Reviewing 29 randomized, controlled trials and two “quasi” RCT studies in a pooled analyses, the research team found that, compared with placebo, both traditional and cyclooxygenase-2 (COX-2) NSAIDs were consistently more efficacious at 6 weeks and equally safe after 12 weeks.
The researchers also observed no significant differences in benefits or harms between the two NSAID classes. An increased number of neurologic events were initially observed for indomethacin, but the finding was not statistically significant when studies with high or unclear risk of bias were excluded.
Two single studies included in the review also suggested NSAIDs might retard radiographic progression in the spine in axSpA, especially in certain subgroups of patients such as those with high C-reactive protein. Although this would most likely be best achieved by continuous rather than on-demand use, the researchers said.
“The results of the review are in keeping with current recommendations that NSAIDs are appropriate first-line treatments of patients with axSpA with active disease before tumor necrosis factor inhibitor biologicals are applied,” they concluded.
However, they said it was surprising that they were unable to confirm the safety concerns associated with traditional NSAIDs and COX-2 NSAIDs.

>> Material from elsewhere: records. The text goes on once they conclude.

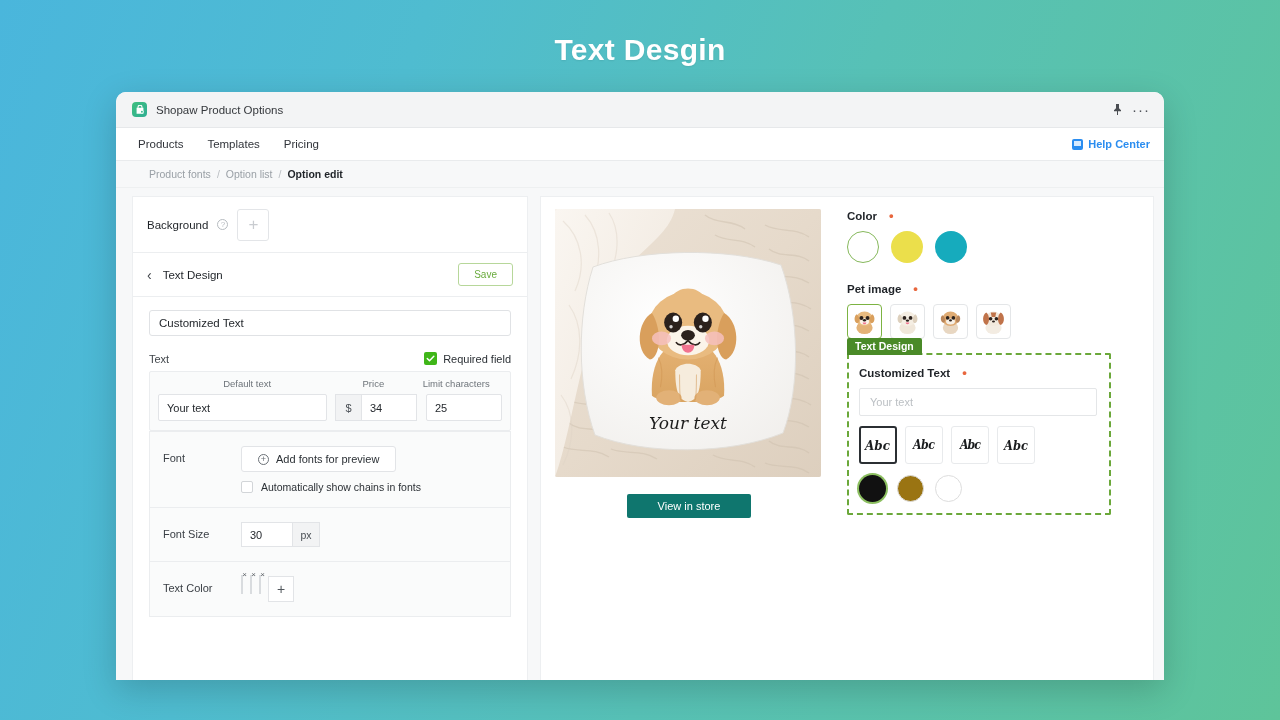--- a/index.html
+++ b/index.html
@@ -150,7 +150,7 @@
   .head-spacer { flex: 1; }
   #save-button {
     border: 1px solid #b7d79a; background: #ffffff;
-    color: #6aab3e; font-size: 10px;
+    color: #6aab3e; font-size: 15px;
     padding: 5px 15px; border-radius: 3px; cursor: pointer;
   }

This finding could mean that short-term use of either class of NSAID in this population of patients is not associated with an increased risk of GI or other adverse events.
But it could also be because most patients with ankylosing spondylitis are younger and have fewer comorbidities than patients with other rheumatic diseases.
The finding that people with ankylosing spondylitis have fewer adverse events with biologics, compared with patients with other rheumatic diseases, supported this theory, they said.
“It is technically still possible that lack of statistical power is at the basis of this, but we feel it is more likely that in the studied population and within the studied time frame (i.e., short-term), the risks of GI or cardiovascular toxicity are really not increased,” they wrote.
The review had several limitations, including that many trials were older (61% of the included studies were published before 1990) and there were not sufficient data to draw conclusions on long-term safety.
FROM JOURNAL OF RHEUMATOLOGY
Key clinical point: Traditional and COX-2 NSAIDs are appropriate first-line treatments of patients with axSpA with active disease.
Major finding: Compared with placebo, both traditional and COX-2 NSAIDs were consistently more efficacious at 6 weeks and equally safe after 12 weeks.
Data source: A Cochrane review of 29 randomized, controlled trials and 2 “quasi” RCTs were included in the meta-analysis.
Disclosures: No conflicts of interest were declared.